La société Française du Verre a été récompensée pour son approche globale de prévention visant à prévenir les risques de coupure, d’écrasement, de TMS et de chute par la mécanisation du travail.

Jean-Jacques Anselmo, directeur FRANÇAISE DU VERRE :

« Je suis le dirigeant de la société Française du Verre, miroitier à Paris, une entreprise d’une vingtaine de personnes qui intervient dans le domaine du bâtiment. Notre  secteur d’activité se décompose en plusieurs grands pôles. L’un est l’hôtellerie de luxe. Ensuite, nous intervenons dans le domaine du tertiaire. Nous avons toute une autre activité qui consiste à faire des travaux d’entretien et d’aménagement pour des grands comptes comme la RATP, la SNCF ou les aéroports de Paris. La Française du Verre est affiliée à la FFPV – la Fédération Française des produits Verriers, qui du reste nous a mis en relation avec la Cramif pour obtenir certaines aides sur l’acquisition de matériels de façon à pouvoir diminuer les risques sur nos chantiers ainsi que dans nos ateliers. Nous avons de plus en plus à manipuler des vitrages de grandes dimensions. Donc on a été obligé de se doter d’appareillages. Ça a été l’objet de l’acquisition d’un centre d’usinage nous permettant de regrouper toutes ces interventions sur un seul et même outil en limitant grandement les manipulations des produits verriers en atelier ».
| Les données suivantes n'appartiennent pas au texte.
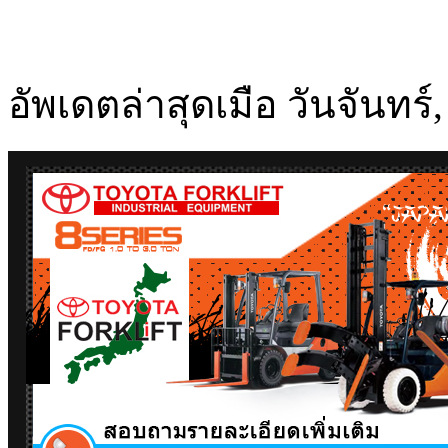
อัพเดตล่าสุดเมือ วันจันทร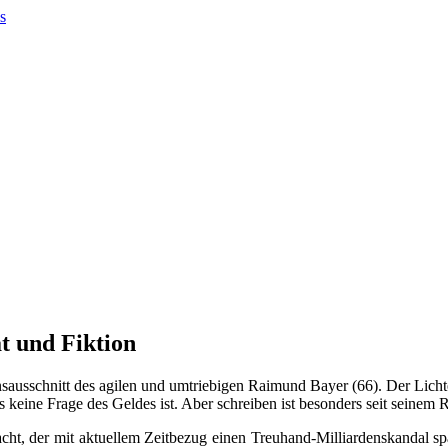
t und Fiktion
ebensausschnitt des agilen und umtriebigen Raimund Bayer (66). Der Lich
 es keine Frage des Geldes ist. Aber schreiben ist besonders seit sein
racht, der mit aktuellem Zeitbezug einen Treuhand-Milliardenskandal 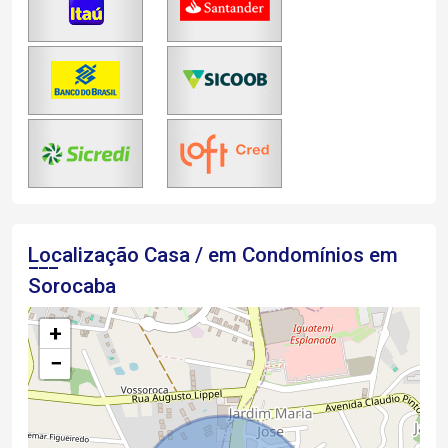
Localização Casa / em Condomínios em
Sorocaba
+
−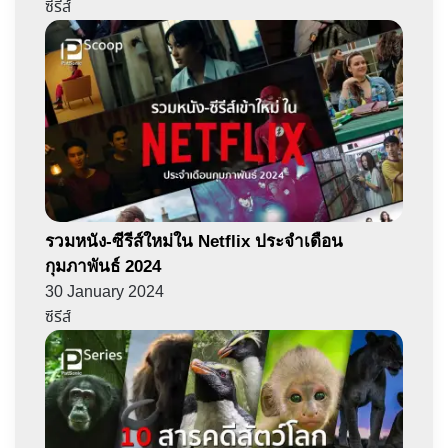
ซีรีส์
รวมหนัง-ซีรีส์ใหม่ใน Netflix ประจำเดือน
กุมภาพันธ์ 2024
30 January 2024
ซีรีส์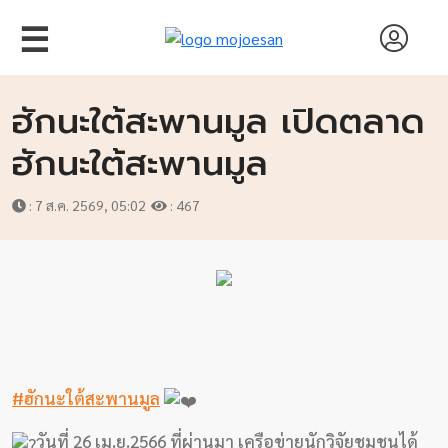
☰
ฮักนะใต้สะพานมูล เปิดตลาด
ฮักนะใต้สะพานมูล
: 7 ส.ค. 2569, 05:02
: 467
หน้า
แรก
สัมภาษณ์
#ฮักนะใต้สะพานมูล
งาน
วันที่ 26 เม.ย.2566 ที่ผ่านมา เครือข่ายนักวิจัยชุมชนได้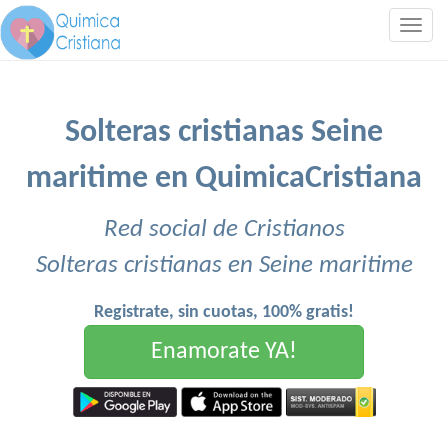
Togg
navig
Solteras cristianas Seine
maritime en QuimicaCristiana
Red social de Cristianos
Solteras cristianas en Seine maritime
Registrate, sin cuotas, 100% gratis!
Enamorate YA!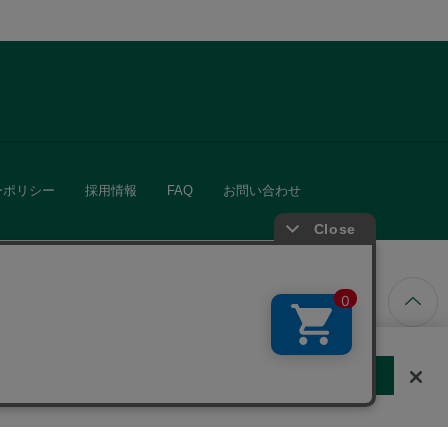
ーポリシー
採用情報
FAQ
お問い合わせ
ています。
する
クッキーに同意しない
Cookie 設定
きる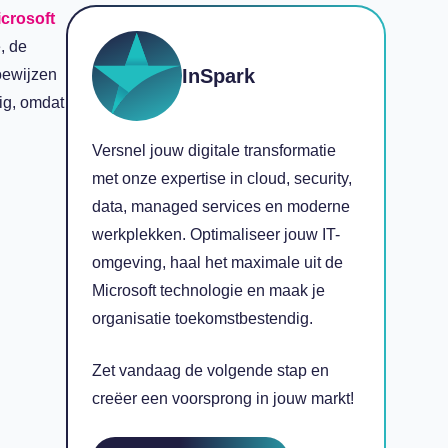
crosoft
, de
InSpark
oewijzen
ig, omdat
Versnel jouw digitale transformatie
met onze expertise in cloud, security,
data, managed services en moderne
werkplekken. Optimaliseer jouw IT-
omgeving, haal het maximale uit de
Microsoft technologie en maak je
organisatie toekomstbestendig.
Zet vandaag de volgende stap en
creëer een voorsprong in jouw markt!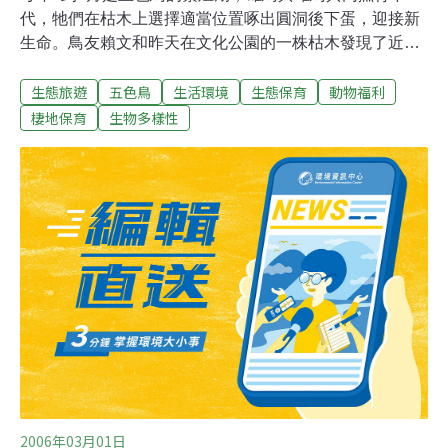
代，牠們在枯木上選擇適當位置啄出圓洞後下蛋，迎接新
生命。鳥友賴文和昨天在文化公園的一株枯木發現了近10
個圓洞，架穩相機，果然等到小五色鳥探出頭來，張大嘴
生態旅遊
五色鳥
生活環境
生態保育
動物福利
等著爸媽帶來食物。親鳥在艷陽下忙碌得很，約每間隔10
分鐘就銜著食物回巢，先站在另一棵樹上警戒，確定安全
棲地保育
生物多樣性
後才飛速奔向雛鳥，站在洞口將食物投進孩子嘴裡，有時
還會鑽進洞內將雛鳥的糞便銜走，避免孳生細菌。賴文和
說，枯木是五色鳥繁殖的重要元素，只有枯木才適合打洞
做巢，生長中的樹木則濕度過高，五色鳥絕對不會用它來
做窩。但他說，以前園內留下不少枯木，很容易就發現五
色鳥育雛，但去年園方擔心枯木傾倒危及遊客安全，伐除
到只剩一棵，這也是園內僅存的五色鳥繁殖基地，希望園
方不要再砍除。
2006年03月01日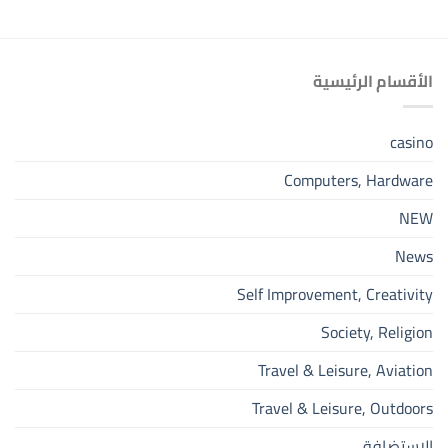
الأقسام الرئيسية
casino
Computers, Hardware
NEW
News
Self Improvement, Creativity
Society, Religion
Travel & Leisure, Aviation
Travel & Leisure, Outdoors
الاستضافة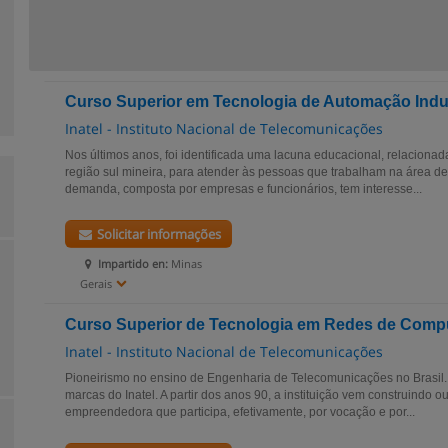
Curso Superior em Tecnologia de Automação Indus
Inatel - Instituto Nacional de Telecomunicações
Nos últimos anos, foi identificada uma lacuna educacional, relacionad
região sul mineira, para atender às pessoas que trabalham na área de
demanda, composta por empresas e funcionários, tem interesse...
Solicitar informações
Impartido en:
Minas
Gerais
Curso Superior de Tecnologia em Redes de Comp
Inatel - Instituto Nacional de Telecomunicações
Pioneirismo no ensino de Engenharia de Telecomunicações no Brasil.
marcas do Inatel. A partir dos anos 90, a instituição vem construindo o
empreendedora que participa, efetivamente, por vocação e por...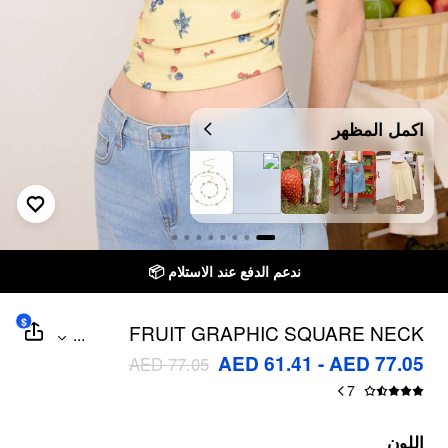
اكمل المظهر
ندعم الدفع عند الاستلام 📦
توصيل خلال 7 أيام 
$
FRUIT GRAPHIC SQUARE NECK
...
RUCHED TANK TOP
AED 61.41 - AED 77.05
AED 77.05
7
اللون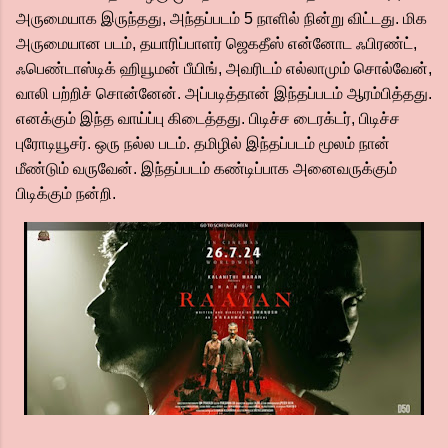
அருமையாக இருந்தது, அந்தப்படம் 5 நாளில் நின்று விட்டது. மிக
அருமையான படம், தயாரிப்பாளர் ஜெகதீஸ் என்னோட ஃபிரண்ட்,
ஃபெண்டாஸ்டிக் ஹியூமன் பீயிங், அவரிடம் எல்லாமும் சொல்வேன்,
வாலி பற்றிச் சொன்னேன். அப்படித்தான் இந்தப்படம் ஆரம்பித்தது.
எனக்கும் இந்த வாய்ப்பு கிடைத்தது. பிடிச்ச டைரக்டர், பிடிச்ச
புரோடியூசர். ஒரு நல்ல படம். தமிழில் இந்தப்படம் மூலம் நான்
மீண்டும் வருவேன். இந்தப்படம் கண்டிப்பாக அனைவருக்கும்
பிடிக்கும் நன்றி.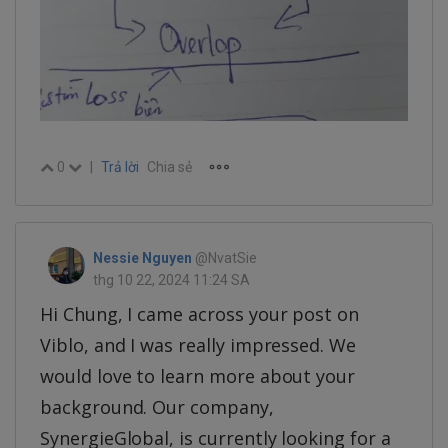
0
|
Trả lời
Chia sẻ
Nessie Nguyen
@NvatSie
thg 10 22, 2024 11:24 SA
Hi Chung, I came across your post on
Viblo, and I was really impressed. We
would love to learn more about your
background. Our company,
SynergieGlobal, is currently looking for a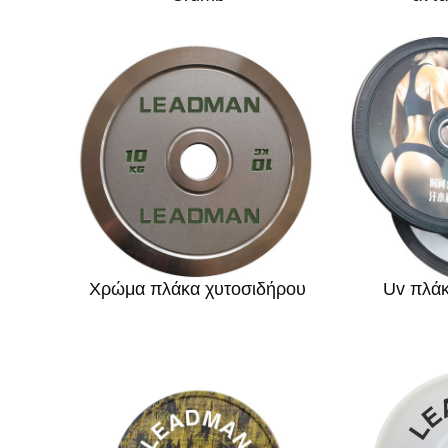
Χρώμα πλάκα χυτοσιδήρου
Uv πλά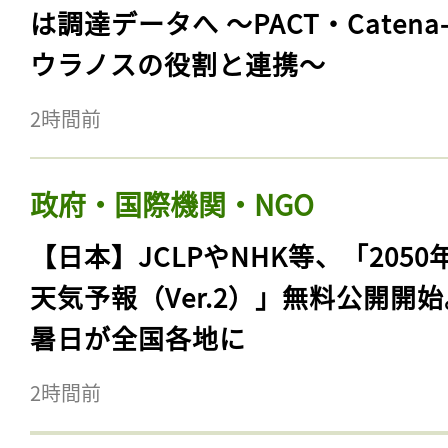
は調達データへ 〜PACT・Catena
ウラノスの役割と連携〜
2時間前
政府・国際機関・NGO
【日本】JCLPやNHK等、「2050
天気予報（Ver.2）」無料公開開
暑日が全国各地に
2時間前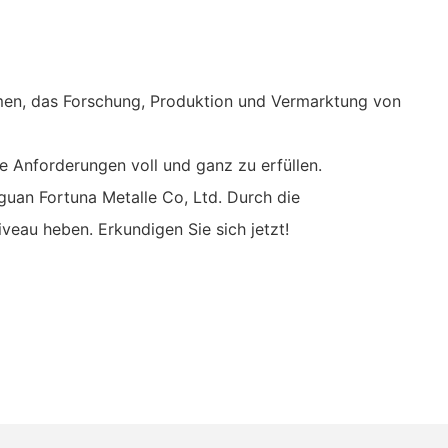
hmen, das Forschung, Produktion und Vermarktung von
e Anforderungen voll und ganz zu erfüllen.
guan Fortuna Metalle Co, Ltd. Durch die
veau heben. Erkundigen Sie sich jetzt!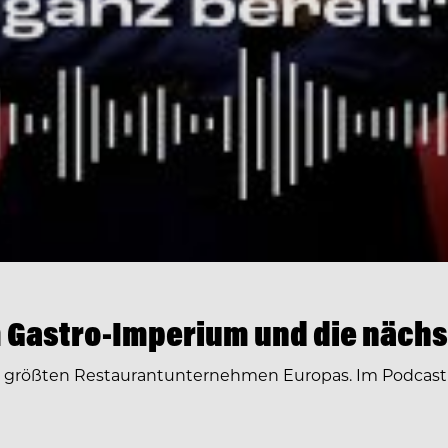
 Gastro-Imperium und die nächs
r größten Restaurantunternehmen Europas. Im Podcast 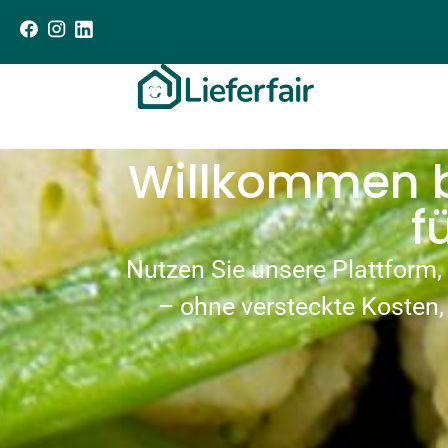
Willkommen be
f
Nutzen Sie unsere Plattform,
– ohne versteckte Kosten,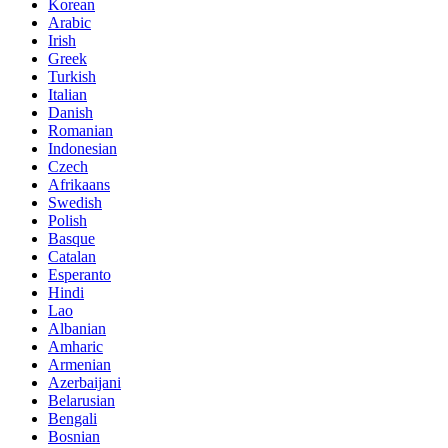
Korean
Arabic
Irish
Greek
Turkish
Italian
Danish
Romanian
Indonesian
Czech
Afrikaans
Swedish
Polish
Basque
Catalan
Esperanto
Hindi
Lao
Albanian
Amharic
Armenian
Azerbaijani
Belarusian
Bengali
Bosnian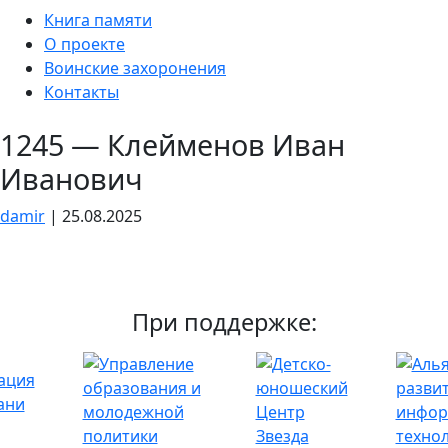
Skip
Книга памяти
to
О проекте
the
Воинские захоронения
content
Контакты
1245 — Клейменов Иван
Иванович
damir
|
25.08.2025
При поддержке: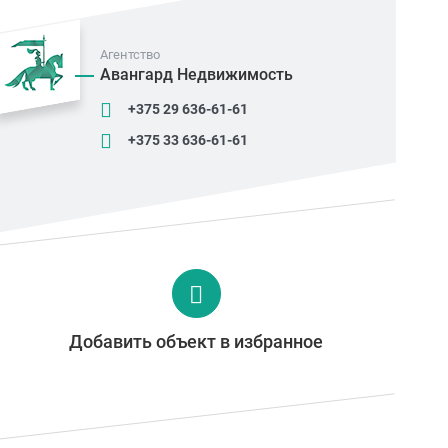
Агентство
Авангард Недвижимость
+375 29 636-61-61
+375 33 636-61-61
Добавить объект в избранное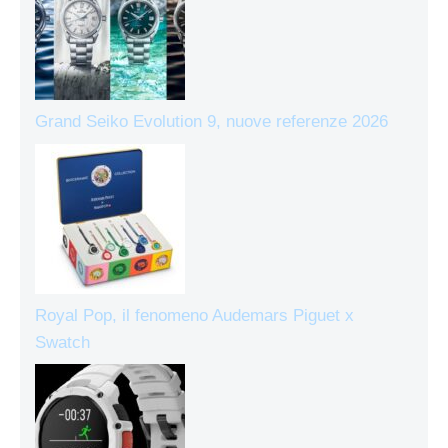
Grand Seiko Evolution 9, nuove referenze 2026
Royal Pop, il fenomeno Audemars Piguet x
Swatch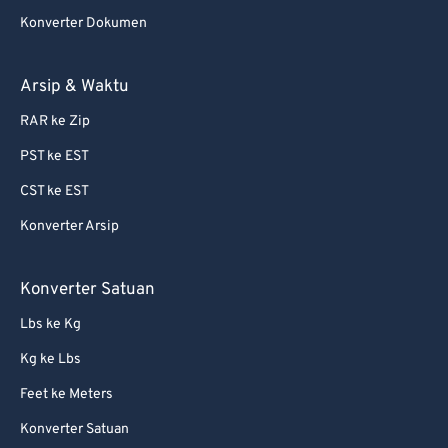
Konverter Dokumen
Arsip & Waktu
RAR ke Zip
PST ke EST
CST ke EST
Konverter Arsip
Konverter Satuan
Lbs ke Kg
Kg ke Lbs
Feet ke Meters
Konverter Satuan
Bruno Lorang, directeur technique FRANÇAISE DU VERRE :

« Les plus gros risques professionnels de notre métier sont essentiellement des risques liés à des blessures par coupure, des blessures par écrasement. Notre nouveau centre d’usinage nous permet d’abaisser les risques professionnels par une diminution importante de la manutention des produits verriers. Le produit verrier va être manipulé une fois, étant positionné sur le robot et le robot va se charger des tâches d’usinage et de retournement éventuel ».

Bakary Diagouraga, chef d’atelier FRANÇAISE DU VERRE :

« Depuis qu’on l’a eu, ça nous a changé la vie et le boulot ça va très vite. On a moins d’efforts à faire depuis qu’on a cette machine-là par rapport à avant, et y a moins de mal au dos avec cette machine-là. Ça me permet de faire autre chose. La machine elle fait tout seule, y’a plus d’efforts à faire à part prendre les glaces avec le palonnier à ventouses. C’est ça que je vois sur cette machine-là, on est très très content de l’avoir ».

Bruno Lorang, directeur technique FRANÇAISE DU VERRE :

« Le robot de pose est capable donc de manutentionner le vitrage du lieu de stockage au lieu de pose, de le redresser et de le mettre en place dans son emplacement, dans sa feuillure. Auparavant, il fallait 6 personnes pour manipuler un grand vitrage, maintenant avec le robot on peut dire qu’une personne qui pilote le robot, et deux autres personnes qui vont quand même guider le verre vont suffire pour le mettre en place. On s’exonère ainsi de tout risque d’écrasement à la pose, de risque de chute, et surtout le risque du mal de dos de nos compagnons qui n’ont plus à manutentionner les grands vitrages dans des positions qui sont parfois inconfortables ».

Kamel Bentahar, miroitier FRANÇAISE DU VERRE :

« Quand on n’avait pas cette machine, on était plusieurs donc qui fallait qu’on appelle des équipes en renfort pour pouvoir prendre des charges qui sont forcément lourdes et y’avait des risques pour le dos qu’on n’a plus avec cette machine, ça nous aide beaucoup ».

Bruno Lorang, directeur technique FRANÇAISE DU VERRE :

« On peut dire qu’aujourd’hui l’entreprise est équipée de moyens mécanisés. On s’exonère ainsi de toute manutention manuelle, du déchargement des produits verriers, en passant par la fabrication jusqu’à la mise en œuvre des produits verriers sur chantier ».

Jean-Jacques Anselmo, directeur FRANÇAISE DU VERRE :

« En conclusion, grâce à ce partenariat avec la Cramif, ça nous a permis d’améliorer grandement les conditions de travail de nos employés notamment en termes de sécurité. Mais ça a permis également de positionner l’entreprise comme une entreprise innovante à la pointe de la technologie et je pense d’augmenter notre compétitivité ».